Semanas depois, por curiosidade, solicitei as transcrições de tudo o que Sensi estava gravando na casa do meu pai. Lendo suas conversas pessoais, de repente me senti como um espião, tendo o dispositivo como meu conspirador silencioso. Eu tinha insistido nisso em primeiro lugar, mas agora me sentia desconfortável com isso.

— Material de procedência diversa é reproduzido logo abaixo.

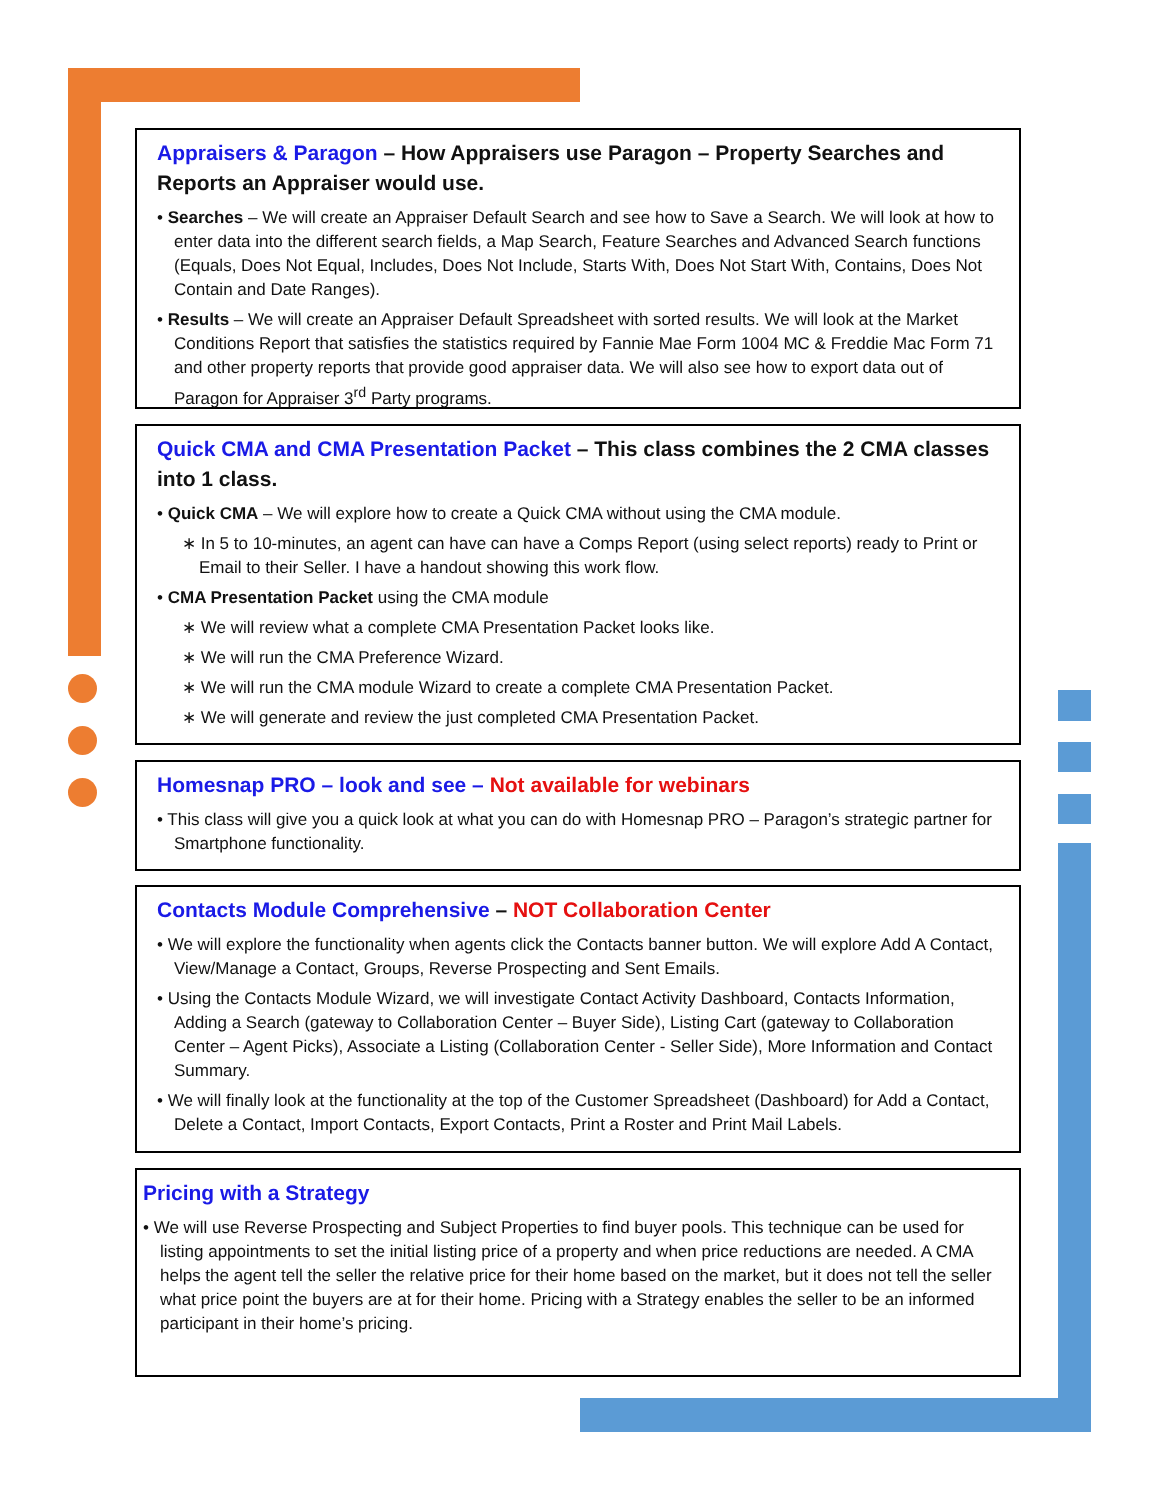Appraisers & Paragon – How Appraisers use Paragon – Property Searches and Reports an Appraiser would use.
• Searches – We will create an Appraiser Default Search and see how to Save a Search. We will look at how to enter data into the different search fields, a Map Search, Feature Searches and Advanced Search functions (Equals, Does Not Equal, Includes, Does Not Include, Starts With, Does Not Start With, Contains, Does Not Contain and Date Ranges).
• Results – We will create an Appraiser Default Spreadsheet with sorted results. We will look at the Market Conditions Report that satisfies the statistics required by Fannie Mae Form 1004 MC & Freddie Mac Form 71 and other property reports that provide good appraiser data. We will also see how to export data out of Paragon for Appraiser 3<sup>rd</sup> Party programs.
Quick CMA and CMA Presentation Packet – This class combines the 2 CMA classes into 1 class.
• Quick CMA – We will explore how to create a Quick CMA without using the CMA module.
∗ In 5 to 10-minutes, an agent can have can have a Comps Report (using select reports) ready to Print or Email to their Seller. I have a handout showing this work flow.
• CMA Presentation Packet using the CMA module
∗ We will review what a complete CMA Presentation Packet looks like.
∗ We will run the CMA Preference Wizard.
∗ We will run the CMA module Wizard to create a complete CMA Presentation Packet.
∗ We will generate and review the just completed CMA Presentation Packet.
Homesnap PRO – look and see – Not available for webinars
• This class will give you a quick look at what you can do with Homesnap PRO – Paragon’s strategic partner for Smartphone functionality.
Contacts Module Comprehensive – NOT Collaboration Center
• We will explore the functionality when agents click the Contacts banner button. We will explore Add A Contact, View/Manage a Contact, Groups, Reverse Prospecting and Sent Emails.
• Using the Contacts Module Wizard, we will investigate Contact Activity Dashboard, Contacts Information, Adding a Search (gateway to Collaboration Center – Buyer Side), Listing Cart (gateway to Collaboration Center – Agent Picks), Associate a Listing (Collaboration Center - Seller Side), More Information and Contact Summary.
• We will finally look at the functionality at the top of the Customer Spreadsheet (Dashboard) for Add a Contact, Delete a Contact, Import Contacts, Export Contacts, Print a Roster and Print Mail Labels.
Pricing with a Strategy
• We will use Reverse Prospecting and Subject Properties to find buyer pools. This technique can be used for listing appointments to set the initial listing price of a property and when price reductions are needed. A CMA helps the agent tell the seller the relative price for their home based on the market, but it does not tell the seller what price point the buyers are at for their home. Pricing with a Strategy enables the seller to be an informed participant in their home’s pricing.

Enquanto isso, meu pai não se lembrava de ter sido informado de que Sensi estava escutando suas conversas.
Lendo suas próprias palavras para ele, me preparei para o pior.
“Então, o que você acha?” Perguntei.
Houve um momento de silêncio em que pude ouvir o sangue girando em meus ouvidos.
“Bem,” ele finalmente disse, parecendo nervoso. “É muito estranho ouvir palavras.” Ele parecia perplexo com o fato de alguém considerar suas conversas dignas de transcrição.
“Mas acho que vale a pena”, acrescentou, antes de mudar de assunto.
Depois do meu pai encolhendo os ombros em aceitação, comecei a investigar o que realmente havia colocado na casa dele. Aprendi que Sensi é um entre um número crescente de dispositivos de IA voltados para idosos: Earzz e Aliado se preocupa vigiar os residentes das casas de repouso quanto a tosses, quedas e movimentos atípicos, enquanto Valorize a serenidade– que parece um alto-falante doméstico retrô e elegante – usa radar para detectar quando alguém em uma sala caiu ou está tombado. (O dispositivo pode ser empacotado com AT&T para resposta rápida a emergências.)
Ao contrário do Alexa, esses dispositivos não esperam que alguém diga “ajuda”. Em vez disso, eles começam a gravar após eventos específicos: sons como pancadas, tosses, gritos e movimentos como cair da cama. No caso da Sensi, o aparelho nem avisa ao idoso que está gravando, o que ajuda a explicar a confusão do meu pai.
O algoritmo da Sensi, supostamente baseado em “1.000 anos” de dados de áudio, afirma identificar desvios nas rotinas habituais de uma pessoa. Se você está com tosse recente, está sempre no banheiro ou simplesmente se arrasta pela casa de uma maneira nova, aparentemente Sensi pode perceber. Mas quando perguntei à cofundadora e CEO da empresa, Romi Gubes, como o algoritmo foi construído, ela disse apenas que seus modelos são “treinados em conjuntos de dados anônimos”, desprovidos de “informações pessoalmente identificáveis”. Ela não detalhou exatamente o que esses conjuntos de dados contêm ou de onde foram extraídos.
Steve Kamau, um coordenador calmo e de fala mansa da Husky Senior Care, a agência que ajuda meu pai nas compras e outras tarefas domésticas, me disse que o dispositivo às vezes funciona exatamente como deveria. Num caso, um idoso caiu ao tentar ir ao banheiro quando não havia nenhum cuidador por perto. Sensi captou tanto o som do impacto quanto os gritos de socorro do homem. Kamau ligou para o cliente (que sempre mantinha o telefone com ele) e confirmou que ele havia caído, depois despachou o 911; o homem foi então ajudado a se levantar do chão. Noutro caso, diz ele, a tosse de uma cliente foi detectada suficientemente cedo para a ter salvado de uma doença mais grave. (Sensi afirma uma taxa de precisão de 90 por cento, com casos extremos revisados por um “humano informado”; Kamau me disse que o sistema também confundiu um controle remoto caído com um idoso caído.)